Data suggests Taiwan voters increasingly identify as non-partisan.

The News Lens
Date: 2018/05/25
By: Austin Horng-En Wang and Yeh-Lih Wang

Photo Credit: CC by Studio Incendo/Flickr

In the past two years, one of the most important phenomenon in Taiwan politics is the emergence of non-partisans. For the first time since democratization, more than half of Taiwanese voters do not support any party in Taiwan.

This dramatic change may attribute to the electoral reform in 2005 as well as President Tsai Ing-wen (蔡英文)’s performance. The shift will undoubtedly impact on the major parties’ intraparty politics and strategic choices. However, what these non-partisans want and where they are from remains unclear.

To begin with, the figure below shows the percentage of partisans and non-partisans in the past 10 waves of the Taiwan National Security Survey (TNSS) from 2002 to 2017. TNSS is a representative telephone survey sponsored by Duke University and conducted by National Chengchi University. After Tsai won the presidency in early 2016, the proportion of non-partisans in Taiwan reached an historic high of 48 percent. In late 2017, the record was broken again, breaking 51 percent, representing a doubling of the proportion of non-partisans in Taiwan since 2011. Today, more than half of Taiwanese people do not attach to any party in Taiwan, according to the survey.
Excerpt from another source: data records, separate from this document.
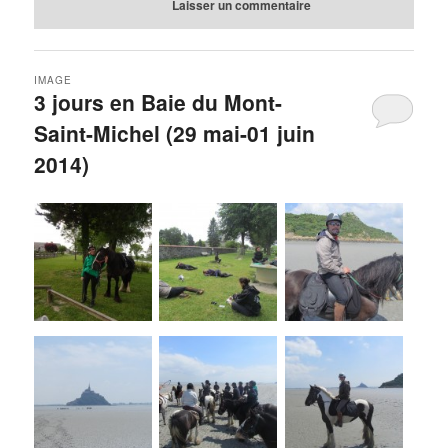
Laisser un commentaire
IMAGE
3 jours en Baie du Mont-
Saint-Michel (29 mai-01 juin
2014)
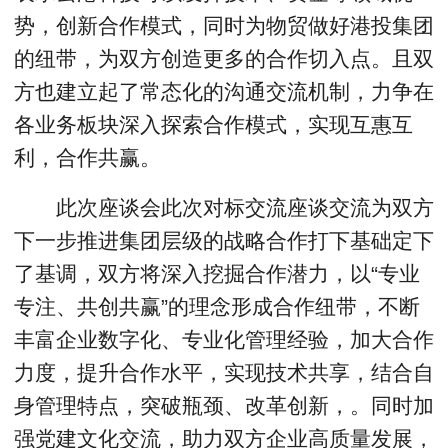
势，创新合作模式，同时为物贸做好港投集团
的纽带，为双方创造更多的合作切入点。且双
方也建立起了常态化的沟通交流机制，力争在
各业务板块深入探索合作模式，实现互惠互
利，合作共赢。
此次座谈会此次对标交流座谈交流为双方
下一步推进集团层级的战略合作打下基础定下
了基调，双方将深入挖掘合作潜力，以“专业
专注、共创共赢”的理念形成合作纽带，不断
丰富企业数字化、专业化管理经验，加大合作
力度，提升合作水平，实现技术共享，结合自
身管理特点，突破瓶颈、改革创新，。同时加
强党建文化交流，助力双方企业高质量发展，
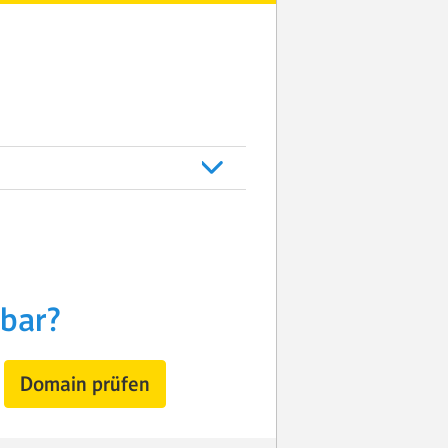
gbar?
Domain prüfen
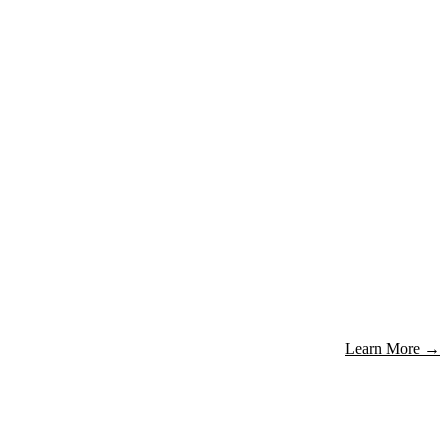
Learn More
→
Who are these non-partisans? Analysis of TNSS 2017 fails to reveal any unique characteristics among them. Applying the chi-squared test shows that non-partisans share the same socio-demographic background as partisans across age, gender, race, level of education, language usage, and residency. Besides, Taipei City does not have a higher proportion of non-partisans than other municipal areas or counties. The decline of partisanship has become a general trend among all Taiwanese people.